Utah is one of the states with the highest solar PV (photovoltaic) potential, and that makes it a great place to install solar panels. Having higher potential, also known as photovoltaic solar resources, means it’s possible to capture more solar radiation here. With the latest solar panel technology, it’s easier than ever to turn those rays into energy for your home, business or even your car.
It is clear that the summer months will result in the greatest amount of solar production, even taking into account the winter months and inversions. The weather during winter months can impact the production of your solar panels in a few ways. Although snow on solar panels slows production, you can see our solar savings calculator below to estimate how much you can save as a Utah homeowner.

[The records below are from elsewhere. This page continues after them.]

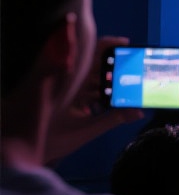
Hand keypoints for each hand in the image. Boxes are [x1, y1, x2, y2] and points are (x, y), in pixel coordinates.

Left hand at [45, 36, 143, 162]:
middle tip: (134, 72)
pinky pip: (89, 90)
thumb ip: (114, 119)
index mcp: (72, 81)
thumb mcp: (85, 129)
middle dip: (116, 68)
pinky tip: (112, 102)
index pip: (92, 52)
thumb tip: (138, 112)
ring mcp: (69, 90)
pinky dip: (101, 93)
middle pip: (97, 65)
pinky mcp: (68, 99)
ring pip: (94, 79)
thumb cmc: (50, 137)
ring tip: (127, 88)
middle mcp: (70, 81)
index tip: (127, 45)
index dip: (109, 45)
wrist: (24, 149)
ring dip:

Traditional sources of electricity such as coal and oil emit byproducts, such as particulate dust, carbon dioxide, sulfur dioxide, and more. Throughout the year and especially in the winter, these byproducts settle in the valleys and pose numerous dangers to the environment.
When you purchase solar panels, you are reducing those risks by lowering the fossil fuel-based energy consumption of your household or business, thus reducing the production of traditional electricity and it’s byproducts. When solar is used by multiple households, the reduction of winter smog and the benefits to our environment can be quite significant.
Solar panels are increasingly effective and efficient, but they do rely on the weather. For that reason, we highly recommend that our commercial and residential customers stay connected to the grid. Doing so ensures power when battery backup runs out and it will act as a backup on stormy or snowy days.
When we calculate the size of system, we start with a 12-month history of electricity usage. In the spring and summer months it is common to over-produce electricity that then can be used via net metering credits in the winter. On days where there is excessive amount of electricity being used (more consumption than production), the grid will supply that excess power needed and stored credits will be used.
Utah is a great place for solar power because we can harvest more solar rays here, but also because it’s growing popularity is fostering a great regulatory environment for renewable energy upgrades. Salt Lake City, in particular, is quickly becoming one of the most rapid solar converting cities in the US. Together, we are reducing the negative byproducts in the air for all our residents. If homeowners in Utah can keep solar panels snow problems from impeding PV production by following the tips in this post, we’ll be even more energy-efficient as a state.